The card sorting helped us narrow our home screen down to 5 categories, with the number one category being “New Releases of Movies/TV Shows”.
New Releases of Movies/TV Shows
Because You Watched This Movie/TV Show, We Recommend You Watch This Movie/TV Show
Movies/TV Shows That Match Your Mood
Movie/TV Shows That Are Trending
Movie/TV Shows Starring Your Favorite Actors/Actresses
Task Flow:
Our first step was using the scenario to break down the task flow of a new user.
The main functionality is built on tailoring an experience based on your movie/tv watching preferences and your close friends’ preferences because research clearly showed word-of-mouth was huge.
I will say, it’s not meant to be a social media… it’s as much of a social platform as Spotify is.

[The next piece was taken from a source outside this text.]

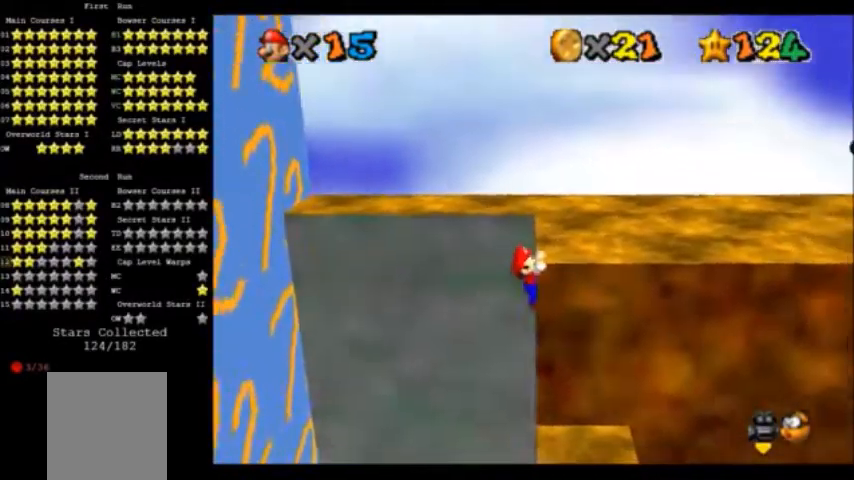
{"buttons": [], "left_stick": "center", "events": [[67, "A", "up"], [67, "C_DOWN", "down"], [67, "C_LEFT", "down"], [67, "left_stick", "center"], [167, "C_DOWN", "up"], [334, "C_LEFT", "up"]]}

Needless to say, the search page we put together had to have a really thorough selection of filters to help users quickly narrow their choices with some precision.
User Interface Style
Logo:
We are streamlining the streaming process so I came up with the name Streamline. Jonathan came up with Streamify and we all agreed we liked the sound of that more. I brainstormed related descriptive words of streamline: modernize, organize, compose, connection, bridge. This led me to choose a cursive font to represent the ease of the continuous flow (stream) of the app. I curved the words to represent how our app “bridges” the gap between searching for what to watch and where to watch it. The play button represents playing movies and shows, located in the bottom curve of the “S”.
Style Tile:
We figured out early on that a dark UI design would be our preference. It seemed reminiscent of a cinematic experience and we assumed our typical user might be using our app in a dark room often.
Nile started by doing a lot of research into design methods for a Dark Mode. He looked at Apple’s Human Interface Guidelines, which I was already familiar with but Jonathan suggested I explore Material Design, Android’s design guidelines developed by Google and it was really good.
Nile created two color palettes based on some hues that he thought would contrast a dark theme uniquely - in a way he hadn’t seen in any UI design he uses regularly but still felt familiar and nostalgic. The peach to purple gradient he thought conveyed warmth and excitement while the turquoise to the near royal blue seemed calm and cozy.
So with those color palettes in mind, Nile added the gradient to the logo and also thought personalizing the black background for our brand by adding the very faint gradient to it would be cool. Even though the bright colors ended up being used more than not, he also broke down the shades of grey we should use to create a sense of elevation between different elements.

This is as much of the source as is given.